Если подумать, то я не всегда пренебрегал обязанностями. В первый год, когда отец только приобщил меня к делу, глаза горели энтузиазмом. Я искал его одобрения, ловил малейшую похвалу, мечтал о признании. Однако вскоре понял: все зря. Сколько ни старайся — без толку.
Да уж! Расклеился, как баба.
— Роман Георгиевич? — Юля бесшумно открыла дверь.
Я обернулся и заметил в ее руках бумагу с парой длинных строчек. Вскоре лист перекочевал ко мне. Причина увольнения вызвала у меня смешок — по семейным обстоятельствам.
— Ну хоть здесь правду написала, — пробормотал себе под нос, ожидая реакции, но Цербер не произнесла ни единого слова. Словно проглотила язык.
Не желая тянуть время, достал из сейфа печать, глухим хлопком поставил ее и протянул бумагу обратно. Девушка молча забрала и прикусила губу, вероятно, надеясь переубедить начальника и избежать увольнения. Но мне ее было совсем не жаль. Вот ни капли. Единственное, что не давало покоя — это мысли о Ласточке. Только ради нее я не дал Юле уйти с позором. Может, потом, когда они обе начнут обгладывать мои кости, Вика хотя бы на мгновение задумается, поймет, что Ходоровым не чуждо человеческое. Не такая я уж и псина.
Но всего хорошего понемножку. Поэтому, едва покончил с отцом и всеми делами в его компании, поехал в следующий по списку пункт. Солнце клонилось к закату, когда мой единственный и, как мне казалось, верный друг открыл дверь.
— Ты кто такой?! — произнес он с вызовом и тут же завалился назад.
Мой удар пришелся прямо в челюсть. Я даже не подозревал, что могу так крепко бить, но, видимо, за пару недель накопилось.

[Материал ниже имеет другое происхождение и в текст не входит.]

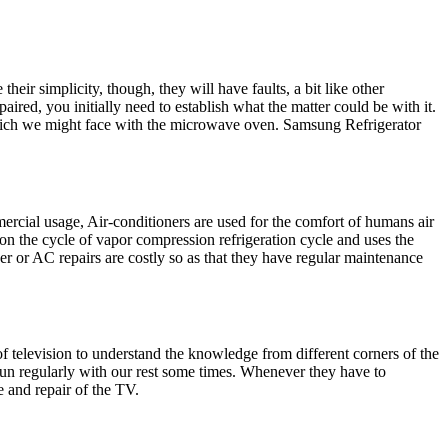
eir simplicity, though, they will have faults, a bit like other
red, you initially need to establish what the matter could be with it.
which we might face with the microwave oven. Samsung Refrigerator
ercial usage, Air-conditioners are used for the comfort of humans air
on the cycle of vapor compression refrigeration cycle and uses the
oner or AC repairs are costly so as that they have regular maintenance
of television to understand the knowledge from different corners of the
run regularly with our rest some times. Whenever they have to
e and repair of the TV.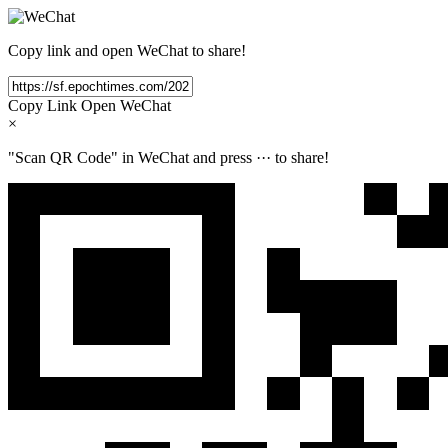
Copy link and open WeChat to share!
Copy Link
Open WeChat
×
"Scan QR Code" in WeChat and press
···
to share!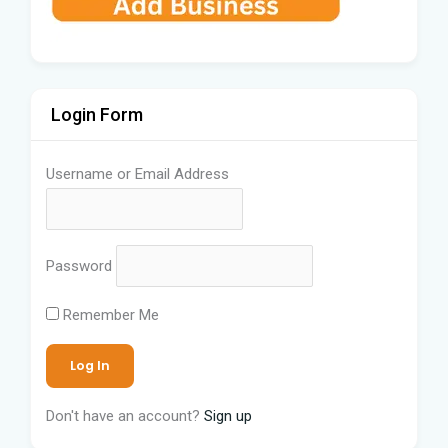
Login Form
Username or Email Address
Password
Remember Me
Don't have an account?
Sign up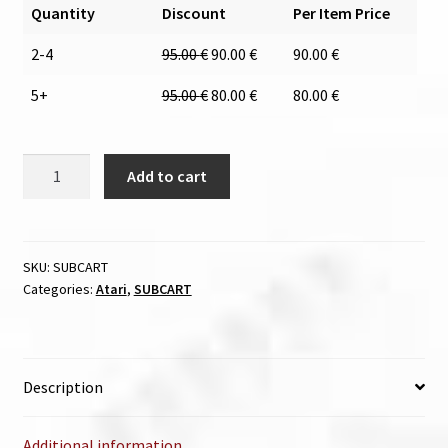
Quantity
Discount
Per Item Price
2-4
95.00
€
90.00
€
90.00
€
5+
95.00
€
80.00
€
80.00
€
SUBCART
Add to cart
quantity
SKU:
SUBCART
Categories:
Atari
,
SUBCART
Description
Additional information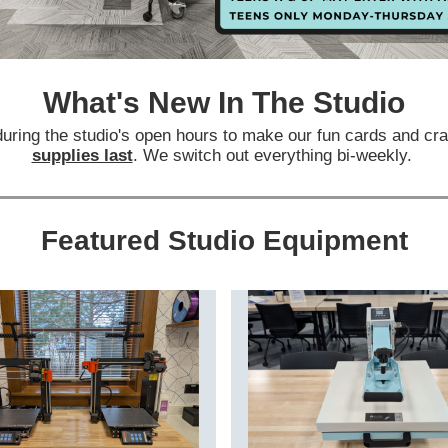
What's New In The Studio
during the studio's open hours to make our fun cards and cr
supplies last
. We switch out everything bi-weekly.
Featured Studio Equipment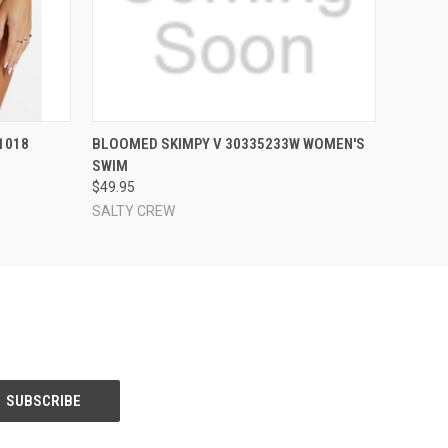
OPTIONS
QUICK VIEW
VIEW OPTIONS
1018
BLOOMED SKIMPY V 30335233W WOMEN'S
SWIM
$49.95
SALTY CREW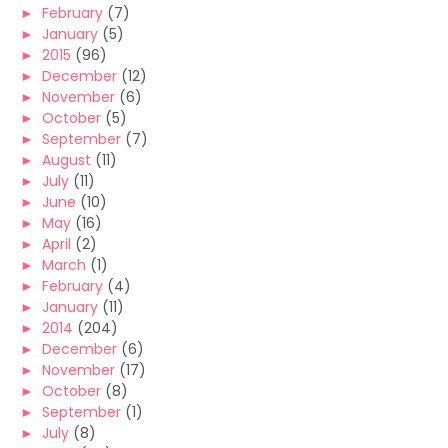
►
February
(7)
►
January
(5)
►
2015
(96)
►
December
(12)
►
November
(6)
►
October
(5)
►
September
(7)
►
August
(11)
►
July
(11)
►
June
(10)
►
May
(16)
►
April
(2)
►
March
(1)
►
February
(4)
►
January
(11)
►
2014
(204)
►
December
(6)
►
November
(17)
►
October
(8)
►
September
(1)
►
July
(8)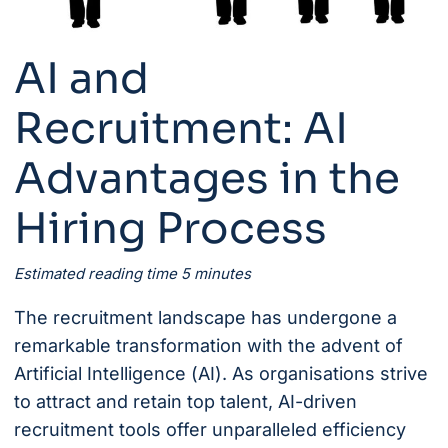
AI and
Recruitment: AI
Advantages in the
Hiring Process
Estimated reading time 5 minutes
The recruitment landscape has undergone a
remarkable transformation with the advent of
Artificial Intelligence (AI). As organisations strive
to attract and retain top talent, AI-driven
recruitment tools offer unparalleled efficiency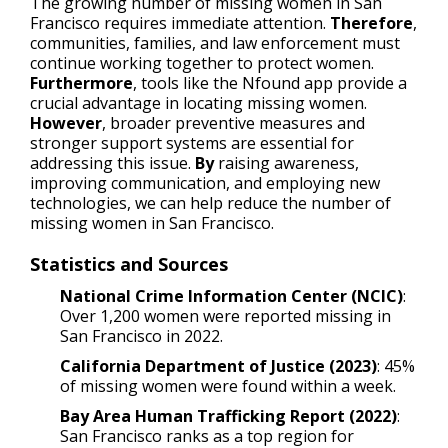
The growing number of missing women in San
Francisco requires immediate attention.
Therefore
,
communities, families, and law enforcement must
continue working together to protect women.
Furthermore
, tools like the Nfound app provide a
crucial advantage in locating missing women.
However
, broader preventive measures and
stronger support systems are essential for
addressing this issue.
By
raising awareness,
improving communication, and employing new
technologies, we can help reduce the number of
missing women in San Francisco.
Statistics and Sources
National Crime Information Center (NCIC)
:
Over 1,200 women were reported missing in
San Francisco in 2022.
California Department of Justice (2023)
: 45%
of missing women were found within a week.
Bay Area Human Trafficking Report (2022)
:
San Francisco ranks as a top region for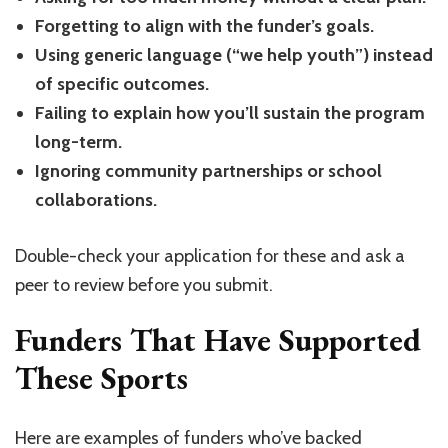
Forgetting to align with the funder’s goals.
Using generic language (“we help youth”) instead
of specific outcomes.
Failing to explain how you’ll sustain the program
long-term.
Ignoring community partnerships or school
collaborations.
Double-check your application for these and ask a
peer to review before you submit.
Funders That Have Supported
These Sports
Here are examples of funders who’ve backed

— Рома, ты в край ошалел?! — закричал он, шатко поднимаясь с пола.
— О, как быстро вспомнил мое имя!
— Я его и не забывал. Это все твой папаша!
— Продажная ты скотина, Роберт, — невольно рассмеялся, наблюдая, как он с шипением прикасается к челюсти. Что странно, вины за содеянное не заметил ни в одном глазу. Более того, этот идиот блаженно заулыбался.

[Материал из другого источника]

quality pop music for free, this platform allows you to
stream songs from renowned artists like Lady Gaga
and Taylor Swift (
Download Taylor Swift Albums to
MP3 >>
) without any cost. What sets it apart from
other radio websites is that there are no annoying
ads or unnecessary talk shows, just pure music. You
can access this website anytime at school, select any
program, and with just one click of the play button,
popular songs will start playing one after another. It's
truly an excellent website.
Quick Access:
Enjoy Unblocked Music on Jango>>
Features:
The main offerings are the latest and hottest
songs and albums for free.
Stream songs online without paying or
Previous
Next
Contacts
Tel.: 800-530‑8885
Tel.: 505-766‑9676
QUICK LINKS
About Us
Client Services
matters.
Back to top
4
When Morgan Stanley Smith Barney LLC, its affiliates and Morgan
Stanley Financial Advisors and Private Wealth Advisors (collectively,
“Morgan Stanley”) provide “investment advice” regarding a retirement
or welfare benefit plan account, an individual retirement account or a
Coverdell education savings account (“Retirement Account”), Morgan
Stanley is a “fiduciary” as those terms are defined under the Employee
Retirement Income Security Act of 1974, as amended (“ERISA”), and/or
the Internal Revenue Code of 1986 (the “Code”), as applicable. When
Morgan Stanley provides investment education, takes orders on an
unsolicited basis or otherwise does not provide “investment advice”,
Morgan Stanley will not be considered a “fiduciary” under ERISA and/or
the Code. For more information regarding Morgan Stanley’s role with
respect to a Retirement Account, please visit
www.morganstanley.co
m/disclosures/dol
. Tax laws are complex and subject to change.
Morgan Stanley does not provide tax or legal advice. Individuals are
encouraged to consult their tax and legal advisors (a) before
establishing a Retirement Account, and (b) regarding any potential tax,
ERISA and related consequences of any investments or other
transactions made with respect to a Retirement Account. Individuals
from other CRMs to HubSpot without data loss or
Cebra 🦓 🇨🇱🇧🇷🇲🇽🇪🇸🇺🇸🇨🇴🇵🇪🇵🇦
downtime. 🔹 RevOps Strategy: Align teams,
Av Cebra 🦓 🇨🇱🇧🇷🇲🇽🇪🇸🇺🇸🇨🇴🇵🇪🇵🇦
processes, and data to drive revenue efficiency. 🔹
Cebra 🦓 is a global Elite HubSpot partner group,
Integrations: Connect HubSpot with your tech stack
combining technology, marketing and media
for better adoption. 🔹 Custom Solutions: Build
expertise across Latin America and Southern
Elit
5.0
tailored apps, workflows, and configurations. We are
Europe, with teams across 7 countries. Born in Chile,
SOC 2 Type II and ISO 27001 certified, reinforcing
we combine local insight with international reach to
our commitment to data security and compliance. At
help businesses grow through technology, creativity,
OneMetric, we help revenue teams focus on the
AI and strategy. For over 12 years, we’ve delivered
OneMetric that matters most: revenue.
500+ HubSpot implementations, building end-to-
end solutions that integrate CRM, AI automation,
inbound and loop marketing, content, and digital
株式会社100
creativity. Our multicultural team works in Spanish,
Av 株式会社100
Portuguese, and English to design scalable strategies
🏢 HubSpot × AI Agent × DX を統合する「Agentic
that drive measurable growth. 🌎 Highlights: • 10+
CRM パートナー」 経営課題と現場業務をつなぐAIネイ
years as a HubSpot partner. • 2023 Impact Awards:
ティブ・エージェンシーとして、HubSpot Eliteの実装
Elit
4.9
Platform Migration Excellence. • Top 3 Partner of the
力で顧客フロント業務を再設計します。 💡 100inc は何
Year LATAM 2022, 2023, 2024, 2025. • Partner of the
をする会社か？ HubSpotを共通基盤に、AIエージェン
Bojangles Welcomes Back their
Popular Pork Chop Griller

— Ой, будет тебе. Зато мне удалось завалить Юлю. Знаешь, она просто огонь!
Мое напускное веселье тут же полетело к чертям.
— Ты променял меня на телку?!
— Почему сразу променял? — округлил он глаза, разозлив святой простотой настолько, что я пошел на него стеной, уже не стесняясь в выражениях и высказывая все, что о нем думаю. Роберт сначала опасливо отступал, но потом расхрабрился: — Да погоди ты! Дело вовсе не в Юле. С ней мы переспали совершенно случайно! Ну, знаешь, когда взгляды встречаются, в воздухе пахнет дождем, сверкают молнии…

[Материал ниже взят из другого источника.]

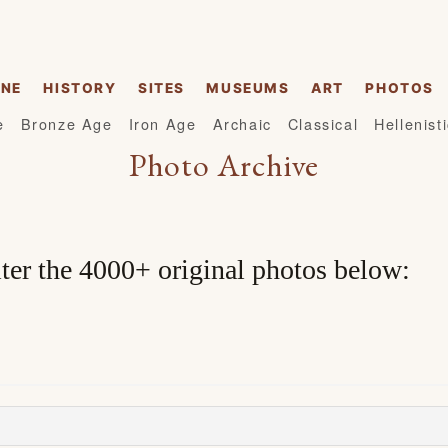
INE
HISTORY
SITES
MUSEUMS
ART
PHOTOS
e
Bronze Age
Iron Age
Archaic
Classical
Hellenist
Photo Archive
lter the 4000+ original photos below: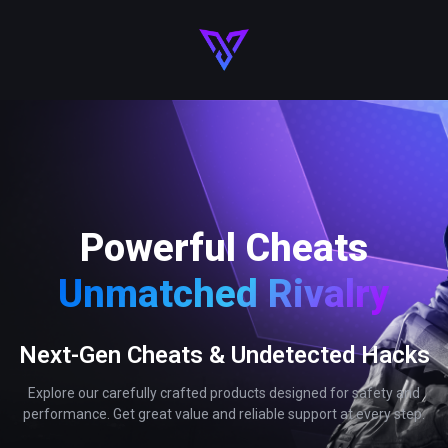
Powerful Cheats
Unmatched Rivalry
Next-Gen Cheats & Undetected Hacks
Explore our carefully crafted products designed for safety and
performance. Get great value and reliable support at every step.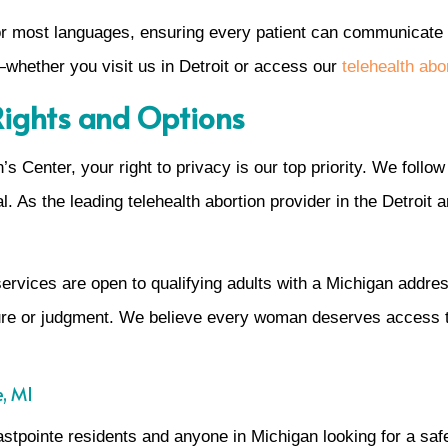
 for most languages, ensuring every patient can communicate
whether you visit us in Detroit or access our
telehealth abor
 Rights and Options
 Center, your right to privacy is our top priority. We follow 
al. As the leading telehealth abortion provider in the Detroit
ervices are open to qualifying adults with a Michigan address
sure or judgment. We believe every woman deserves access 
e, MI
astpointe residents and anyone in Michigan looking for a saf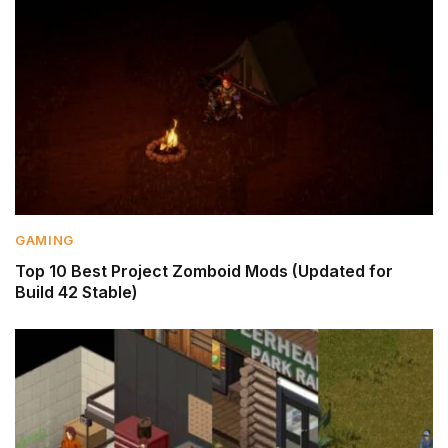
GAMING
Top 10 Best Project Zomboid Mods (Updated for
Build 42 Stable)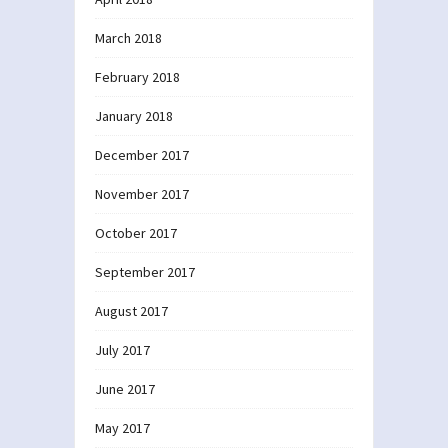
March 2018
February 2018
January 2018
December 2017
November 2017
October 2017
September 2017
August 2017
July 2017
June 2017
May 2017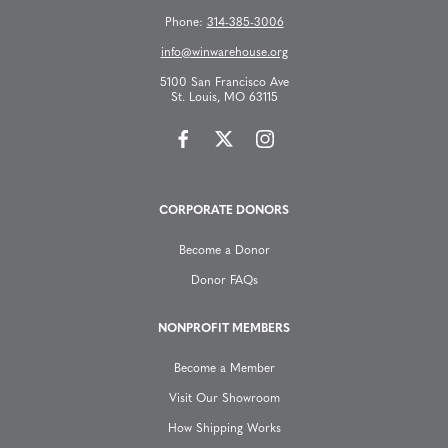
s
Phone:
314-385-3006
n
info@winwarehouse.org
5100 San Francisco Ave
a
St. Louis, MO 63115
v
i
CORPORATE DONORS
g
Become a Donor
a
Donor FAQs
t
NONPROFIT MEMBERS
Become a Member
i
Visit Our Showroom
o
How Shipping Works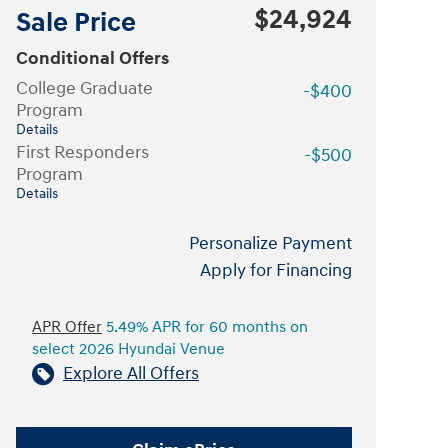
$24,924
Sale Price
Conditional Offers
College Graduate
-$400
Program
Details
First Responders
-$500
Program
Details
Personalize Payment
Apply for Financing
APR Offer
5.49% APR for 60 months on
select 2026 Hyundai Venue
Explore All Offers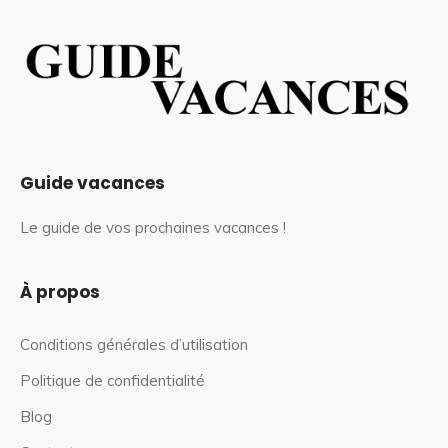
Guide vacances
Le guide de vos prochaines vacances !
À propos
Conditions générales d’utilisation
Politique de confidentialité
Blog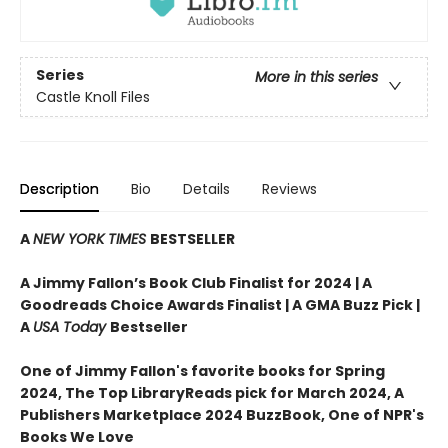
Series
More in this series
Castle Knoll Files
Description
Bio
Details
Reviews
A
NEW YORK TIMES
BESTSELLER
A Jimmy Fallon’s Book Club Finalist for 2024 |
A
Goodreads Choice Awards Finalist | A GMA Buzz Pick |
A
USA Today
Bestseller
One of Jimmy Fallon's favorite books for Spring
2024,
The Top LibraryReads pick for March 2024, A
Publishers Marketplace 2024 BuzzBook, One of NPR's
Books We Love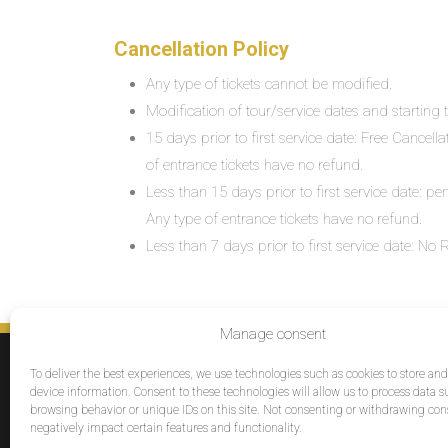
Cancellation Policy
Any type of tickets cannot be modified.
Modification of tour/service dates and starting ti
15 days prior to first service date: Free Cancell
of entrance tickets have no refund.
Less than 15 days prior to first service date: pe
Any type of entrance tickets have no refund.
Less than 7 days prior to first service date: N
Manage consent
SERVICES
To deliver the best experiences, we use technologies such as cookies to store an
Destinations
device information. Consent to these technologies will allow us to process data s
browsing behavior or unique IDs on this site. Not consenting or withdrawing co
Cruises
negatively impact certain features and functionality.
Groups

— Какие к черту молнии?! Я две недели жил впроголодь, ночевал в дыре, жрал бутеры и подметал полы!
— Он мне угрожал! — закричал недодруг.
— То есть ты струсил?
— Знаешь, Рома, когда у тебя есть богатый папаша, ты еще можешь на что-то надеяться, но у меня нет ни семьи, ни кого бы то ни было! Я один, понимаешь? И если такие прожженные старперы угрожают моему делу, приходится выбирать, что важнее. К тому же подметать полы — не самая запарная работа. Вот уж поверь, — он посмотрел вниз, и его крылья носа раздулись. — Обувь сними. Домработница только ушла.
— Значит, бизнес важнее дружбы… — цокнул я.
— Не усложняй, — Роберт отвернулся и направился в кухню, вскоре выкрикнул оттуда: — Иди сюда. Я достал виски.
Пить хотелось меньше всего. Да и не помешало бы плюнуть на все. Однако в очередной раз осознав, что я теперь один, скинул обувь и пошел следом. Отец перестал быть отцом, женщины растоптали мои чувства, а друг предал доверие. Для всех я оставался шалопаем, который только и умеет, что разбазаривать деньги своего богатого папаши и снимать курочек в клубе. Чем, собственно, мы по итогу и занялись, осушив целую бутылку фирменного пойла. К сожалению, расслабляться я умел именно так. И хоть Ласточка показала мне совершенно другую жизнь, изменить меня ей не удалось.
Спустя полтора часа мы сидели в баре и наблюдали за тем, как веселится народ. Всего пару недель назад я был бы в центре танцпола, в объятиях красотки со свободным нравом и чувствовал бы себя мастером пикапа. Сейчас же перед глазами все плыло. Люди сливались в абстрактное пятно, курочки казались слишком доступными, а музыка била по мозгам. За несколько дней я настолько привык к тишине, нарушаемой лишь бормотанием соседей, что теперь гул, стоящий в клубе, нервировал.